# Wall Cabinet - How many screws



## Ron6519 (Mar 28, 2007)

Were the screws put into studs?
Was blocking installed behind the drywall so the cabinets could be secured properly?
How long was the cabinet run?
How many screws were installed?
What was the length of the screws?
Did they have an integrated washer?
Cabinet installation is more than the number of fasteners.
Ron


----------



## beerdog (Dec 10, 2008)

Are the cabinets on some type of hanger at the top?


----------



## sausagefingers (Nov 16, 2008)

They should have done the opposite on most of those and put 2 at the top inside and one at the bottom. If the cabinet were going to fall the top would topple over the bottom, it's sort of a cantilever. And really just a couple or few to screw them together at the face frame would be good. That's all assuming they hit studs.


----------



## Just Bill (Dec 21, 2008)

As suggested above, the screws MUST be in studs or blocking behind the drywall. And there should be as many screws as they can hit studs, especially at the top Cabinets usually only have reinforcement at the top and bottom, so screws in the middle of the cabinets don't really do anything.

When installing cabinets, I always find and mark out studs before installing the cabinets. I use 2 1/2-3" cabinets screws, NOT drywall screws.


----------



## SDC (Feb 18, 2009)

Are you sure there are no screws at the top...above the cabinet in the top??









I rarely install cabinets with the screws visible on the inside if i can help it....I try to install them at the top here, then the soffit and crown will hide them. 

Also, it is a system, all the cabinet will be screwed to each other, it is the total amount of screws...
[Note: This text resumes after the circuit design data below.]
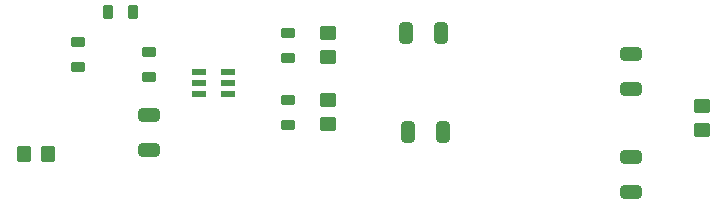
<source format=gbr>
%TF.GenerationSoftware,KiCad,Pcbnew,7.0.8-7.0.8~ubuntu22.04.1*%
%TF.CreationDate,2023-10-09T20:30:47-05:00*%
%TF.ProjectId,VCO_Test_Board,56434f5f-5465-4737-945f-426f6172642e,rev?*%
%TF.SameCoordinates,Original*%
%TF.FileFunction,Paste,Top*%
%TF.FilePolarity,Positive*%
%FSLAX46Y46*%
G04 Gerber Fmt 4.6, Leading zero omitted, Abs format (unit mm)*
G04 Created by KiCad (PCBNEW 7.0.8-7.0.8~ubuntu22.04.1) date 2023-10-09 20:30:47*
%MOMM*%
%LPD*%
G01*
G04 APERTURE LIST*
G04 Aperture macros list*
%AMRoundRect*
0 Rectangle with rounded corners*
0 $1 Rounding radius*
0 $2 $3 $4 $5 $6 $7 $8 $9 X,Y pos of 4 corners*
0 Add a 4 corners polygon primitive as box body*
4,1,4,$2,$3,$4,$5,$6,$7,$8,$9,$2,$3,0*
0 Add four circle primitives for the rounded corners*
1,1,$1+$1,$2,$3*
1,1,$1+$1,$4,$5*
1,1,$1+$1,$6,$7*
1,1,$1+$1,$8,$9*
0 Add four rect primitives between the rounded corners*
20,1,$1+$1,$2,$3,$4,$5,0*
20,1,$1+$1,$4,$5,$6,$7,0*
20,1,$1+$1,$6,$7,$8,$9,0*
20,1,$1+$1,$8,$9,$2,$3,0*%
G04 Aperture macros list end*
%ADD10R,1.200000X0.600000*%
%ADD11RoundRect,0.218750X-0.381250X0.218750X-0.381250X-0.218750X0.381250X-0.218750X0.381250X0.218750X0*%
%ADD12RoundRect,0.250000X-0.650000X0.325000X-0.650000X-0.325000X0.650000X-0.325000X0.650000X0.325000X0*%
%ADD13RoundRect,0.218750X0.218750X0.381250X-0.218750X0.381250X-0.218750X-0.381250X0.218750X-0.381250X0*%
%ADD14RoundRect,0.250000X0.650000X-0.325000X0.650000X0.325000X-0.650000X0.325000X-0.650000X-0.325000X0*%
%ADD15RoundRect,0.250000X0.325000X0.650000X-0.325000X0.650000X-0.325000X-0.650000X0.325000X-0.650000X0*%
%ADD16RoundRect,0.250000X0.450000X-0.350000X0.450000X0.350000X-0.450000X0.350000X-0.450000X-0.350000X0*%
%ADD17RoundRect,0.218750X0.381250X-0.218750X0.381250X0.218750X-0.381250X0.218750X-0.381250X-0.218750X0*%
%ADD18RoundRect,0.250000X-0.450000X0.350000X-0.450000X-0.350000X0.450000X-0.350000X0.450000X0.350000X0*%
%ADD19RoundRect,0.250000X0.350000X0.450000X-0.350000X0.450000X-0.350000X-0.450000X0.350000X-0.450000X0*%
G04 APERTURE END LIST*
D10*
%TO.C,Y1*%
X58460000Y-50954077D03*
X58460000Y-51904077D03*
X58460000Y-52854077D03*
X60960000Y-52854077D03*
X60960000Y-51904077D03*
X60960000Y-50954077D03*
%TD*%
D11*
%TO.C,L2*%
X48260000Y-48414077D03*
X48260000Y-50539077D03*
%TD*%
D12*
%TO.C,C4*%
X95045000Y-49479077D03*
X95045000Y-52429077D03*
%TD*%
D13*
%TO.C,L1*%
X52925000Y-45874077D03*
X50800000Y-45874077D03*
%TD*%
D14*
%TO.C,C1*%
X54299589Y-57580585D03*
X54299589Y-54630585D03*
%TD*%
D15*
%TO.C,C3*%
X79150000Y-56034077D03*
X76200000Y-56034077D03*
%TD*%
D16*
%TO.C,R4*%
X101102321Y-55894760D03*
X101102321Y-53894760D03*
%TD*%
D11*
%TO.C,L3*%
X54305000Y-49251577D03*
X54305000Y-51376577D03*
%TD*%
D17*
%TO.C,L4*%
X66040000Y-49801577D03*
X66040000Y-47676577D03*
%TD*%
D15*
%TO.C,C2*%
X78966105Y-47632526D03*
X76016105Y-47632526D03*
%TD*%
D16*
%TO.C,R3*%
X69457183Y-49691213D03*
X69457183Y-47691213D03*
%TD*%
D11*
%TO.C,L5*%
X66040000Y-53366577D03*
X66040000Y-55491577D03*
%TD*%
D14*
%TO.C,C5*%
X95045000Y-61165000D03*
X95045000Y-58215000D03*
%TD*%
D18*
%TO.C,R2*%
X69457183Y-53371733D03*
X69457183Y-55371733D03*
%TD*%
D19*
%TO.C,R1*%
X45720000Y-57934077D03*
X43720000Y-57934077D03*
%TD*%
M02*

</source>
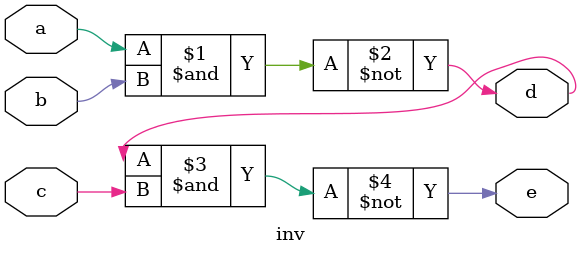
<source format=v>
`timescale 1ns / 1ps


module inv(
    input a,
    input b,
    input c,
    output d,
    output e
    );
assign d = ~ ( a & b );
assign e = ~ ( d & c);
endmodule

</source>
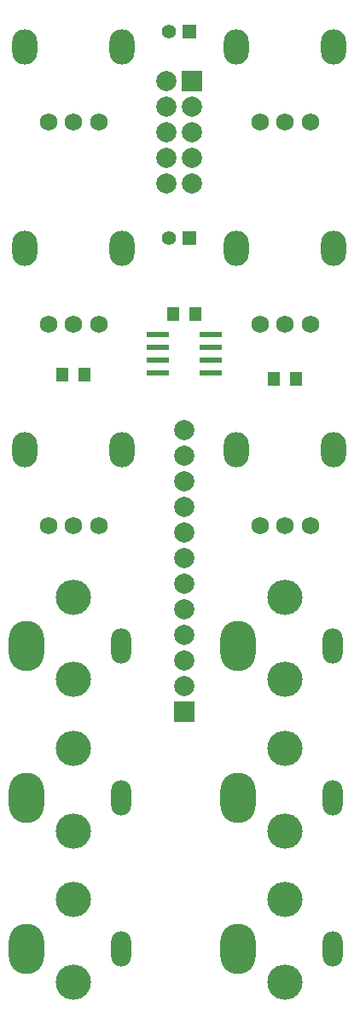
<source format=gbs>
G04 (created by PCBNEW (2013-07-07 BZR 4022)-stable) date 2014-05-25 11:12:15 PM*
%MOIN*%
G04 Gerber Fmt 3.4, Leading zero omitted, Abs format*
%FSLAX34Y34*%
G01*
G70*
G90*
G04 APERTURE LIST*
%ADD10C,0.00590551*%
%ADD11R,0.0866X0.0236*%
%ADD12R,0.045X0.055*%
%ADD13O,0.137795X0.19685*%
%ADD14O,0.0787402X0.137795*%
%ADD15O,0.137795X0.137795*%
%ADD16R,0.0787X0.0787*%
%ADD17C,0.0787*%
%ADD18O,0.0984252X0.137795*%
%ADD19C,0.0688976*%
%ADD20R,0.0551181X0.0551181*%
%ADD21C,0.0551181*%
G04 APERTURE END LIST*
G54D10*
G54D11*
X87165Y-56852D03*
X87165Y-56352D03*
X87165Y-55852D03*
X87165Y-55352D03*
X89211Y-55352D03*
X89211Y-55852D03*
X89211Y-56352D03*
X89211Y-56852D03*
G54D12*
X88613Y-54527D03*
X87763Y-54527D03*
X92550Y-57086D03*
X91700Y-57086D03*
X83433Y-56889D03*
X84283Y-56889D03*
G54D13*
X90275Y-73425D03*
G54D14*
X93976Y-73425D03*
G54D15*
X92125Y-71496D03*
X92125Y-74724D03*
G54D13*
X82007Y-73425D03*
G54D14*
X85708Y-73425D03*
G54D15*
X83858Y-71496D03*
X83858Y-74724D03*
G54D13*
X90275Y-79330D03*
G54D14*
X93976Y-79330D03*
G54D15*
X92125Y-77401D03*
X92125Y-80629D03*
G54D13*
X82007Y-79330D03*
G54D14*
X85708Y-79330D03*
G54D15*
X83858Y-77401D03*
X83858Y-80629D03*
G54D13*
X82007Y-67519D03*
G54D14*
X85708Y-67519D03*
G54D15*
X83858Y-65590D03*
X83858Y-68818D03*
G54D13*
X90275Y-67519D03*
G54D14*
X93976Y-67519D03*
G54D15*
X92125Y-65590D03*
X92125Y-68818D03*
G54D16*
X88188Y-70066D03*
G54D17*
X88188Y-69066D03*
X88188Y-68066D03*
X88188Y-67066D03*
X88188Y-66066D03*
X88188Y-65066D03*
X88188Y-64066D03*
X88188Y-63066D03*
X88188Y-62066D03*
X88188Y-61066D03*
X88188Y-60066D03*
X88188Y-59066D03*
X88492Y-48440D03*
X88492Y-47440D03*
X88492Y-49440D03*
X88492Y-46440D03*
G54D16*
X88492Y-45440D03*
G54D17*
X87492Y-45440D03*
X87492Y-46440D03*
X87492Y-47440D03*
X87492Y-48440D03*
X87492Y-49440D03*
G54D18*
X94015Y-59842D03*
X90236Y-59842D03*
G54D19*
X93110Y-62795D03*
X92125Y-62795D03*
X91141Y-62795D03*
G54D18*
X85748Y-44094D03*
X81968Y-44094D03*
G54D19*
X84842Y-47047D03*
X83858Y-47047D03*
X82874Y-47047D03*
G54D18*
X85748Y-51968D03*
X81968Y-51968D03*
G54D19*
X84842Y-54921D03*
X83858Y-54921D03*
X82874Y-54921D03*
G54D18*
X85748Y-59842D03*
X81968Y-59842D03*
G54D19*
X84842Y-62795D03*
X83858Y-62795D03*
X82874Y-62795D03*
G54D18*
X94015Y-51968D03*
X90236Y-51968D03*
G54D19*
X93110Y-54921D03*
X92125Y-54921D03*
X91141Y-54921D03*
G54D18*
X94015Y-44094D03*
X90236Y-44094D03*
G54D19*
X93110Y-47047D03*
X92125Y-47047D03*
X91141Y-47047D03*
G54D20*
X88385Y-43503D03*
G54D21*
X87598Y-43503D03*
G54D20*
X88385Y-51574D03*
G54D21*
X87598Y-51574D03*
M02*

</source>
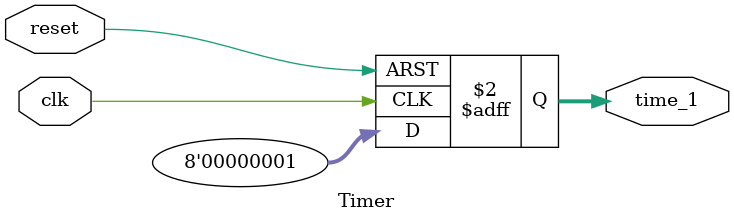
<source format=v>

`timescale 1ns/1ps

module Timer (
  output reg  [7:0]    time_1,
  input  wire          clk,
  input  wire          reset
);


  always @(posedge clk or posedge reset) begin
    if(reset) begin
      time_1 <= 8'h7b;
    end else begin
      time_1 <= 8'h01;
    end
  end


endmodule

</source>
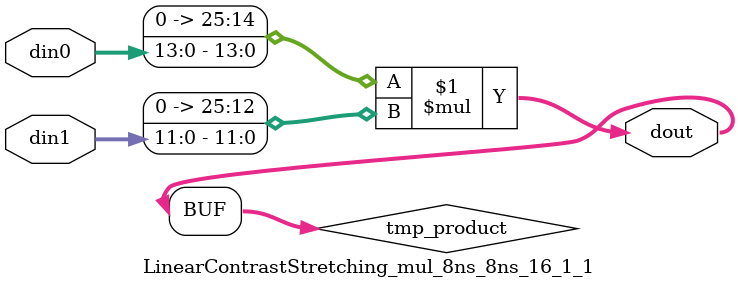
<source format=v>

`timescale 1 ns / 1 ps

  module LinearContrastStretching_mul_8ns_8ns_16_1_1(din0, din1, dout);
parameter ID = 1;
parameter NUM_STAGE = 0;
parameter din0_WIDTH = 14;
parameter din1_WIDTH = 12;
parameter dout_WIDTH = 26;

input [din0_WIDTH - 1 : 0] din0; 
input [din1_WIDTH - 1 : 0] din1; 
output [dout_WIDTH - 1 : 0] dout;

wire signed [dout_WIDTH - 1 : 0] tmp_product;










assign tmp_product = $signed({1'b0, din0}) * $signed({1'b0, din1});











assign dout = tmp_product;







endmodule

</source>
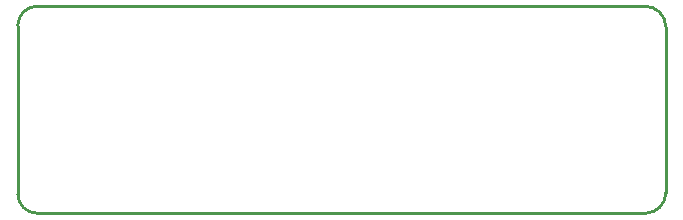
<source format=gko>
G04*
G04 #@! TF.GenerationSoftware,Altium Limited,Altium Designer,20.2.6 (244)*
G04*
G04 Layer_Color=16711935*
%FSLAX25Y25*%
%MOIN*%
G70*
G04*
G04 #@! TF.SameCoordinates,535AE1F0-9979-4E68-9054-F600688F37C9*
G04*
G04*
G04 #@! TF.FilePolarity,Positive*
G04*
G01*
G75*
%ADD10C,0.01000*%
D10*
X216000Y62172D02*
G03*
X209172Y69000I-6828J0D01*
G01*
Y0D02*
G03*
X216000Y6828I0J6828D01*
G01*
X6449Y69000D02*
G03*
X-0Y62550I0J-6449D01*
G01*
X0Y6449D02*
G03*
X6449Y0I6449J0D01*
G01*
X203000Y69000D02*
X209172D01*
X216000Y6828D02*
Y62172D01*
X203000Y0D02*
X209172D01*
X6449Y69000D02*
X203000Y69000D01*
X6449Y0D02*
X203000Y-0D01*
X0Y6449D02*
Y62550D01*
X215996Y62174D02*
G03*
X209000Y69000I-6828J0D01*
G01*
X209172Y0D02*
G03*
X216000Y6828I0J6828D01*
G01*
X6449Y69000D02*
G03*
X0Y62550I0J-6449D01*
G01*
Y6449D02*
G03*
X6449Y0I6449J0D01*
G01*
X216000Y6828D02*
Y62174D01*
X6449Y0D02*
X209172D01*
X6449Y69000D02*
X209000D01*
X0Y6449D02*
Y62550D01*
M02*

</source>
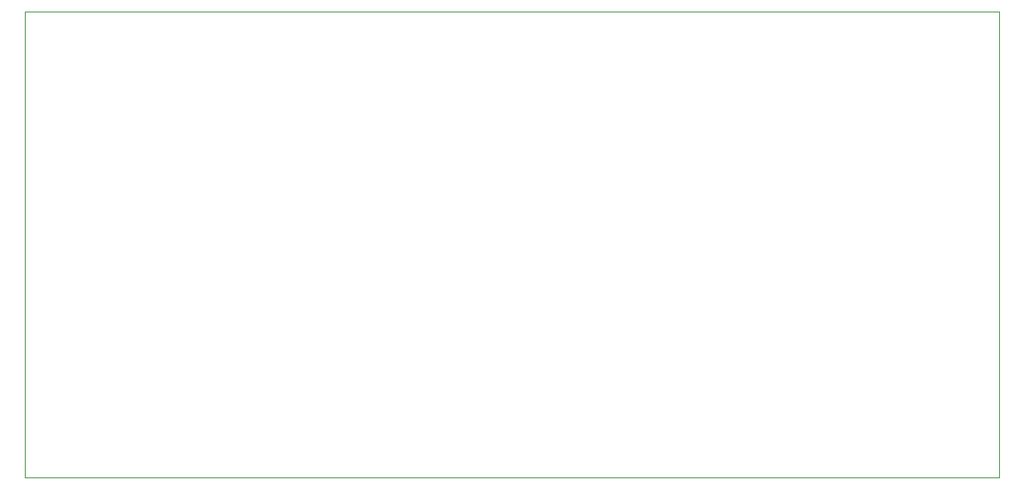
<source format=gbr>
%TF.GenerationSoftware,KiCad,Pcbnew,9.0.6*%
%TF.CreationDate,2026-01-24T13:35:08-03:00*%
%TF.ProjectId,macropadmaluu,6d616372-6f70-4616-946d-616c75752e6b,rev?*%
%TF.SameCoordinates,Original*%
%TF.FileFunction,Profile,NP*%
%FSLAX46Y46*%
G04 Gerber Fmt 4.6, Leading zero omitted, Abs format (unit mm)*
G04 Created by KiCad (PCBNEW 9.0.6) date 2026-01-24 13:35:08*
%MOMM*%
%LPD*%
G01*
G04 APERTURE LIST*
%TA.AperFunction,Profile*%
%ADD10C,0.050000*%
%TD*%
G04 APERTURE END LIST*
D10*
X121841250Y-73818750D02*
X221456250Y-73818750D01*
X221456250Y-121443750D01*
X121841250Y-121443750D01*
X121841250Y-73818750D01*
M02*

</source>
Also all that "Just Bill" said...:thumbup:


----------



## cfreak (Dec 20, 2010)

Thanks for all reply.

My wall is a concrete block and has a window (Probably 6-7' wide and 4-5' tall). They put wood frame (Like 2x3 or something but not 2x4) and studs over this window (with our remove it). They didn't screw it on the window trim though but tighten the frame by hammering the stud to stand it up. It is very strong though, I tried to pull it all I got. 

What happened was that this make this area of the wall higher than the concrete wall after they put drywall on. So when they put the cabinet they cannot screw cabinets into the concrete wall. They only screw cabinets to those stud and frame except 36" cabinet at left end and corner cabinet at the right end.

The screws are on the bottom and middle of the cabinet. They didn't screw it on top of the frame. I don't think they use that long 2 1/2" screw, but probably close to 2".

But so far, it's very strong. I might be over worry but still would like to make sure that I won't fall down when I am cooking. 

Thanks a lot.


----------